Abstract

In 1990 Cooper suggested to use Groebner bases’ computations to decode cyclic codes and his idea gave rise to many research papers. In particular, as proved by Sala-Orsini, once defined the polynomial ring whose variables are the syndromes, the locations and the error values and considered the syndrome ideal, only one polynomial of a lexicographical Groebner basis for such ideal is necessary to decode (the general error locator polynomial, a.k.a. GELP). The decoding procedure only consists in evaluating this polynomial in the syndromes and computing its roots: the roots are indeed the error locations. A possible bottleneck in this procedure may be the evaluation part, since a priori the GELP may be dense.
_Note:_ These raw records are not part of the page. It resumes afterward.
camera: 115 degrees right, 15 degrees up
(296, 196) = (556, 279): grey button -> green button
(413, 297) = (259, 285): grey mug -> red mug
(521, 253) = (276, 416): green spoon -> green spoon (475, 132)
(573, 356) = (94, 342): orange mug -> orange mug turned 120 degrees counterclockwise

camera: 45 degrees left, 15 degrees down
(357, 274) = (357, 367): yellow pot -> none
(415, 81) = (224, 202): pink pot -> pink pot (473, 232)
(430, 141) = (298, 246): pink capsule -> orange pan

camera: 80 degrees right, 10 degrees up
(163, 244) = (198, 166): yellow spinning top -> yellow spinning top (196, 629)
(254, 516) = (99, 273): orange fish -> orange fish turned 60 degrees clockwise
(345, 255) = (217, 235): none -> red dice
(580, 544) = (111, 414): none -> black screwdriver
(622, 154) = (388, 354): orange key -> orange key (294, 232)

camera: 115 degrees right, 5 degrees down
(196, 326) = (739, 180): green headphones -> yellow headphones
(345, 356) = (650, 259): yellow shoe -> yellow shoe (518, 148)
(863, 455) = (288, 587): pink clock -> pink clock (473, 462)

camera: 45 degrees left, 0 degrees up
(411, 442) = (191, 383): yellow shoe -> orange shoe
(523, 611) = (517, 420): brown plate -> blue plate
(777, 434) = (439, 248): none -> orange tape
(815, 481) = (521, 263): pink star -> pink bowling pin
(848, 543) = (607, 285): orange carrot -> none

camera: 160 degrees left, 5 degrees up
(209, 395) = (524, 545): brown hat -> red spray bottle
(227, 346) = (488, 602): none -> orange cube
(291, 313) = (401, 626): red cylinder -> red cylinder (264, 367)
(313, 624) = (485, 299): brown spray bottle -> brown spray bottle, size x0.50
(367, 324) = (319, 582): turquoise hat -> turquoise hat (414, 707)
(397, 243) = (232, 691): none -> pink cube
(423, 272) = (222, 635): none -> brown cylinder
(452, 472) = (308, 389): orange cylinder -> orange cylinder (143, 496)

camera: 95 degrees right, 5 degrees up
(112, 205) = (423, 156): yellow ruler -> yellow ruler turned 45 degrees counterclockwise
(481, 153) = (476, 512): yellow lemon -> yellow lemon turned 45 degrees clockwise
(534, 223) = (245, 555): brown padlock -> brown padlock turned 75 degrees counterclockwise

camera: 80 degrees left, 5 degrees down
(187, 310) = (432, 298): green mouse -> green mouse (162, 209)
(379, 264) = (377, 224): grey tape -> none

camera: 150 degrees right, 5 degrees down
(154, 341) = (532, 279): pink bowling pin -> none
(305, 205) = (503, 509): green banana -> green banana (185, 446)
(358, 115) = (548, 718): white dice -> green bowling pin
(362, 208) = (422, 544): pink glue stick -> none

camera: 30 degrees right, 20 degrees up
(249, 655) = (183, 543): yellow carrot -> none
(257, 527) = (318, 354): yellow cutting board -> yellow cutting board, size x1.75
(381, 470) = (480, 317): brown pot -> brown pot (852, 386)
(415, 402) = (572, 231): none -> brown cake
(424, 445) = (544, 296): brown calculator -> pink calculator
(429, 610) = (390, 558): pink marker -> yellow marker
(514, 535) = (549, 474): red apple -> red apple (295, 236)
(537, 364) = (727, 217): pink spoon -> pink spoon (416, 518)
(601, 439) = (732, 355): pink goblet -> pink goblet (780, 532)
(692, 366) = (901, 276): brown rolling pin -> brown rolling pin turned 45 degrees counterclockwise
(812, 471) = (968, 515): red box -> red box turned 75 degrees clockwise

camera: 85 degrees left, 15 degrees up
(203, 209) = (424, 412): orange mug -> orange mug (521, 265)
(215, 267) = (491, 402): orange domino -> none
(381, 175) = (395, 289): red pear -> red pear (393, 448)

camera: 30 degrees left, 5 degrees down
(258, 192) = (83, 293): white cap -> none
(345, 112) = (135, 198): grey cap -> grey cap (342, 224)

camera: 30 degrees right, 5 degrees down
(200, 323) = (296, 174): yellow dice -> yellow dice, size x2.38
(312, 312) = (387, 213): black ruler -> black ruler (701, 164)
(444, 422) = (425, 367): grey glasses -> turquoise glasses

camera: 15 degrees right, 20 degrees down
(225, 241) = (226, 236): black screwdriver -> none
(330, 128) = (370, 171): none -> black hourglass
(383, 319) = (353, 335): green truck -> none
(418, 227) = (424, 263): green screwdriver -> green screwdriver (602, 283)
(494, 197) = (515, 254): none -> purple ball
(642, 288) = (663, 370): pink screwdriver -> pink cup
In this paper, focusing on binary cyclic codes with length $$n=2^m-1$$, correcting up to two errors, we give a Groebner-free, sparse analog of the GELP, the half error locator polynomial (HELP). In particular, we show that it is not necessary to compute the whole Groebner basis for getting such kind of locator polynomial and we construct the HELP, studying the quotient algebra of the polynomial ring modulo the syndrome ideal by a combinatorial point of view. The HELP turns out to be computable with quadratic complexity and it has linear growth in the length n of the code: $${\mathcal {O}}\left( \frac{n+1}{2}\right)$$.